[What to work on]: Reproduce the data exactly and drop any pictures it holds.
_ _ _ _ _
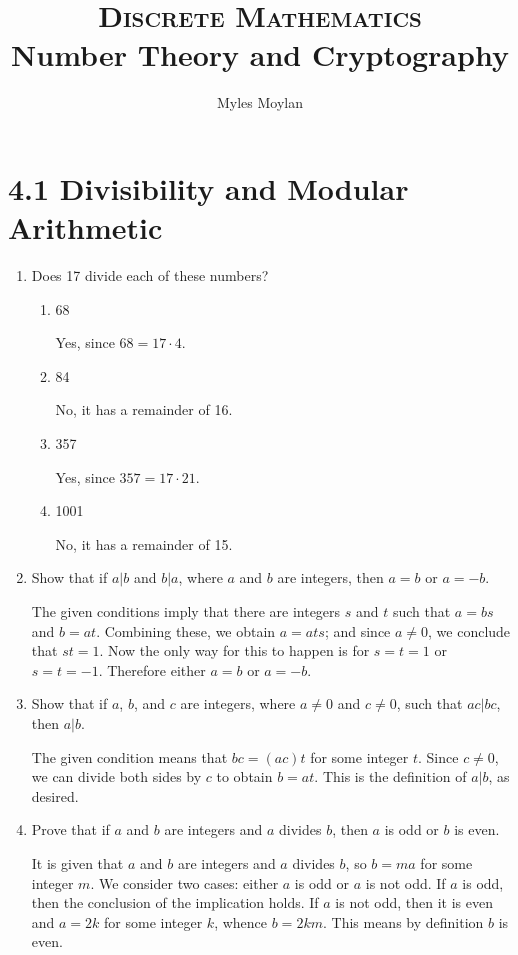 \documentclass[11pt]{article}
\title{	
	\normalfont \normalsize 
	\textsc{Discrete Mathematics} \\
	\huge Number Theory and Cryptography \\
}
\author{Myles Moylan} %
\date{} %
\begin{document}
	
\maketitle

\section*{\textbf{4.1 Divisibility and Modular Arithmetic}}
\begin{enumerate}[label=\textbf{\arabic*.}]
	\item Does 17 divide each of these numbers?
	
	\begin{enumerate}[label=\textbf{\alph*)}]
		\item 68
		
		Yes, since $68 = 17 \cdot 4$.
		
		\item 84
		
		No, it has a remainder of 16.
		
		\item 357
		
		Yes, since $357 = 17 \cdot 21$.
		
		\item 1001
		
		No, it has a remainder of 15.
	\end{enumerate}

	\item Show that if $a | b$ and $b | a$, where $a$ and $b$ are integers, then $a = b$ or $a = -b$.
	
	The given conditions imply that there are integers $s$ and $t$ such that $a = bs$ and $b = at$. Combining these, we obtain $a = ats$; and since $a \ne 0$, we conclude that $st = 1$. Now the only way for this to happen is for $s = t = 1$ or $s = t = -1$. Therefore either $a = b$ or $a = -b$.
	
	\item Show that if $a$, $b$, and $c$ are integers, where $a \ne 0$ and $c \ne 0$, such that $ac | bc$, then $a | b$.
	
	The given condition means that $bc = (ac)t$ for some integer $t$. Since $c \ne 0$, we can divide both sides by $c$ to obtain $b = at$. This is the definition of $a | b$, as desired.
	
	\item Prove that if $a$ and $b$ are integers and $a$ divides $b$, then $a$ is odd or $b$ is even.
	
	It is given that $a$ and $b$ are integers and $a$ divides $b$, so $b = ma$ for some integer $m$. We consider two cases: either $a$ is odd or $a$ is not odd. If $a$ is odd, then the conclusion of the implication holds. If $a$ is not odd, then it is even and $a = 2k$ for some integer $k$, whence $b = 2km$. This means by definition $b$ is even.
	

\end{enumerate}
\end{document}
_ _ _ _ _
[Response for this exercise]:
 \documentclass[11pt]{article}
\title{	
	\normalfont \normalsize 
	\textsc{Discrete Mathematics} \\
	\huge Number Theory and Cryptography \\
}
\author{Myles Moylan} %
\date{} %
\begin{document}
	
\maketitle

\section*{\textbf{4.1 Divisibility and Modular Arithmetic}}
\begin{enumerate}[label=\textbf{\arabic*.}]
	\item Does 17 divide each of these numbers?
	
	\begin{enumerate}[label=\textbf{\alph*)}]
		\item 68
		
		Yes, since $68 = 17 \cdot 4$.
		
		\item 84
		
		No, it has a remainder of 16.
		
		\item 357
		
		Yes, since $357 = 17 \cdot 21$.
		
		\item 1001
		
		No, it has a remainder of 15.
	\end{enumerate}

	\item Show that if $a | b$ and $b | a$, where $a$ and $b$ are integers, then $a = b$ or $a = -b$.
	
	The given conditions imply that there are integers $s$ and $t$ such that $a = bs$ and $b = at$. Combining these, we obtain $a = ats$; and since $a \ne 0$, we conclude that $st = 1$. Now the only way for this to happen is for $s = t = 1$ or $s = t = -1$. Therefore either $a = b$ or $a = -b$.
	
	\item Show that if $a$, $b$, and $c$ are integers, where $a \ne 0$ and $c \ne 0$, such that $ac | bc$, then $a | b$.
	
	The given condition means that $bc = (ac)t$ for some integer $t$. Since $c \ne 0$, we can divide both sides by $c$ to obtain $b = at$. This is the definition of $a | b$, as desired.
	
	\item Prove that if $a$ and $b$ are integers and $a$ divides $b$, then $a$ is odd or $b$ is even.
	
	It is given that $a$ and $b$ are integers and $a$ divides $b$, so $b = ma$ for some integer $m$. We consider two cases: either $a$ is odd or $a$ is not odd. If $a$ is odd, then the conclusion of the implication holds. If $a$ is not odd, then it is even and $a = 2k$ for some integer $k$, whence $b = 2km$. This means by definition $b$ is even.
	

\end{enumerate}
\end{document}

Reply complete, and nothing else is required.